We all know that Treasure Cruise changed everything, but what exactly is it that changed? Martin begins his testing with some off the wall ideas and then moves on to some of the tried and true titans and up-and-coming strategies in Modern. Which old strategies have a chance to make a comeback? Which ones are just bad? More importantly, why? Martin answers all of these questions on his way to selecting his deck for Milan, and the journey is definitely one you want to follow along with.

Lessons Learned

If you’ve played Magic for any length of time, you’ve had that feeling. The one where your stomach drops because you’ve just made an enormous mistake and threw a game away for no reason. We all like to think that this happens less and less as you play more Magic, but the truth is that it still happens all the time, just in more subtle ways.
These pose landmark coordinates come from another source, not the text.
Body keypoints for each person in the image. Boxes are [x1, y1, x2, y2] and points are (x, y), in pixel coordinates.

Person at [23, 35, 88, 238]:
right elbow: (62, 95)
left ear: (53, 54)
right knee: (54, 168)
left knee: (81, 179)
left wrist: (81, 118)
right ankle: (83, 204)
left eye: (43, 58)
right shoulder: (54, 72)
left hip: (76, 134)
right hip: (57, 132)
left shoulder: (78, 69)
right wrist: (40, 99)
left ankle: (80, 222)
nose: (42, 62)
This week, Paulo Vitor Damo da Rosa shares a few of the common mistakes he sees experienced players continuing to make. As I was reading through, I saw a number of things that I know I’ve done for years and never knew that it might be a bad habit. Paulo does a great job of breaking down exactly why these are mistakes and not judgment calls, as well as the misunderstandings that lead to the perpetuation of these errors in our gameplay.

Fire Emblem ReAwakening

I am an enormous fan of Fire Emblem games. Path of Radiance on the Gamecube and Radiant Dawn for the Wii were two of the games that I played most throughout high school. The interesting characters, powerful abilities, and strategic decisions were what first caught my attention. What kept me around was that the characters were never the same two games in a row. Characters leveled up differently in subsequent playthroughs such that your favorites from a previous game were positively unplayable in this one. You could also try different support combinations to unlock new support conversations that gave you a more personal look at a new dimension of a character you’d grown attached to. The depth and vibrancy of the world that they created was amazing to me then, and those games are still easily among my favorites of all time.

I have to be honest though, I was disappointed with Fire Emblem Awakening when it first came out. Once I got over the initial rush of having new Fire Emblem content, I realized that I just didn’t have the same kind of connection with this world as I did in previous games. There were new mechanics, classes, and enemies, and I just wasn’t as into it as I wanted to be. I got most of the way through the game before putting it down, but never got around to finishing it.

Recently I’ve picked the game up again, and I’m having a blast. A little time has made all the difference. It’s still not the same, but it doesn’t have to be. The core mechanics are still the same. The characters are still interesting. There’s still a ton of space to explore different support pairings and combinations of classes and abilities. Besides, what’s better than an awesome handheld game?